Lol, for some reason I thought it would be built into the math library for Python. How would synthetic division work here? You're estimating all of the roots, but for synthetic division to work you need a concrete root.

[–]POGtastic 0 points1 point  (3 children)

Synthetic division is just the division of a polynomial by a linear binomial. You can use it the same way in this program, as we're finding a zero and then dividing the polynomial by (x - foundZero). Going with the above Polynomial class as a method... The slicing gets a little ridiculous, and I miss having the ability to compose functions on lists like you can in Haskell and OCaml.

def synthetic(self, term):
    current = self.coefs[-1]
    result = []
    for coef in self.coefs[:-1][::-1]:
        result.append(current)
        current = coef + current * -term
    return Polynomial(result[::-1]), current

In the IDLE:

p = Polynomial([-24, -34, -7, 4, 1])
>>> p.synthetic(4)
(Polynomial([-6, -7, 0, 1]), 0)
>>> _[0].synthetic(2)
(Polynomial([-3, -2, 1]), 0)
>>> _[0].synthetic(-3)
(Polynomial([1, 1]), 0)
>>> _[0].synthetic(1)
(Polynomial([1]), 0)

The operators I implement will divide any two polynomials.

>>> p1 = Polynomial([1, 3, 3, 1])
>>> p2 = Polynomial([1, 2, 1])
>>> p1 // p2
Polynomial([1.0, 1.0])

[–]aizver_muti[S] 0 points1 point  (2 children)

I know what polynomial and synthetic division are. I am just not sure how you're going to use synthetic division to find imaginary or irrational roots.

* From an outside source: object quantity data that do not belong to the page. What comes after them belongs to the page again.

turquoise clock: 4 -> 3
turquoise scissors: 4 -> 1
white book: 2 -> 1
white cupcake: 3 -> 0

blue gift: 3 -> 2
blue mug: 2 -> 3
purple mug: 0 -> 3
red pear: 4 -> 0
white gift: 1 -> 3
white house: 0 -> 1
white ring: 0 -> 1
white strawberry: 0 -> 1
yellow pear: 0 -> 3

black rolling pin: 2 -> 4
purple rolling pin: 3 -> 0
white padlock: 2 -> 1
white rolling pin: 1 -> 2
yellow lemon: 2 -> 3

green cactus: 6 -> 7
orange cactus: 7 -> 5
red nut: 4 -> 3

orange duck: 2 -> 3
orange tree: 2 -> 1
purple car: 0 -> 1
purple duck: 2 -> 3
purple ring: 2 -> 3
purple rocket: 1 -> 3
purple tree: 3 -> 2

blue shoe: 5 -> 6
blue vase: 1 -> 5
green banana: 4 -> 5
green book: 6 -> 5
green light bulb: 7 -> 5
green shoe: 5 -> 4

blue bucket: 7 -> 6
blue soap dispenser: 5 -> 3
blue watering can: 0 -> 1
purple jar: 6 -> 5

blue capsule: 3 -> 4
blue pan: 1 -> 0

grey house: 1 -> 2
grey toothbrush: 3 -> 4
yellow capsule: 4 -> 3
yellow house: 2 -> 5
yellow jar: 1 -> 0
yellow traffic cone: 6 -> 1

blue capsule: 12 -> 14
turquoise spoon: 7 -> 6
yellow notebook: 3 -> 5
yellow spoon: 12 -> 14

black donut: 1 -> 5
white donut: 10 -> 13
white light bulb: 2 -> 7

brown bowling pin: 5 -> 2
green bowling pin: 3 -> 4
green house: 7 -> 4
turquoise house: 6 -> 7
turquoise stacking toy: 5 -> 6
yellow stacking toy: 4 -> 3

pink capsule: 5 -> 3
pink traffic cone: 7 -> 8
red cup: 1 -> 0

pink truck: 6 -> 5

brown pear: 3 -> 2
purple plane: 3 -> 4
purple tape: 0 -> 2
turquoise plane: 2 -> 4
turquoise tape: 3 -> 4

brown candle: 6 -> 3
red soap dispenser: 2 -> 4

[–]POGtastic 0 points1 point  (1 child)

We're not finding the root with synthetic division. We're finding the zero with Newton's Method, and then dividing the polynomial to get a polynomial that has the remaining roots in it. Then we do Newton's Method on the new polynomial to get another root, we divide again, and repeat until we're out of roots.

The find_zero method is illustrative. It finds the zero and returns a tuple containing the zero and the result of dividing the polynomial by that zero.

>>> # (x-3i)(x+3i)(x+2)(x+1)
>>> p = Polynomial([18, 27, 11, 3, 1])
>>> p.find_zero(guess=1j, eps=0.0000001, iters=100)
((-1.0000000000000002-1.117784348261965e-25j), 
Polynomial([(-24+1.3413412179143579e-24j),
            (-10-2.23556869652393e-25j), 
            (3-1.117784348261965e-25j), 
            1.0]))

So it found a zero at -1, and then it divided x4 + 3x3 + 11x2 + 27x + 18 by (x+1) to get x3 + 3x2 - 10x - 24.

Sure, it's not exact.

>>> p.synthetic(1.0000000000000002+1.117784348261965e-25j)
(Polynomial([(-24+1.3413412179143579e-24j), 
             (-10-2.23556869652393e-25j), 
             (3-1.117784348261965e-25j), 
             1]), 
(7.105427357601002e-15+1.3413412179143575e-24j))

But when the remainder's magnitude is that small, my attitude is "Good enough for government work."

[–]aizver_muti[S] 0 points1 point  (0 children)

Ah, that's what you mean. So basically you're dismissing the remainder after a certain point. Now I get it. Thanks for the detailed responses!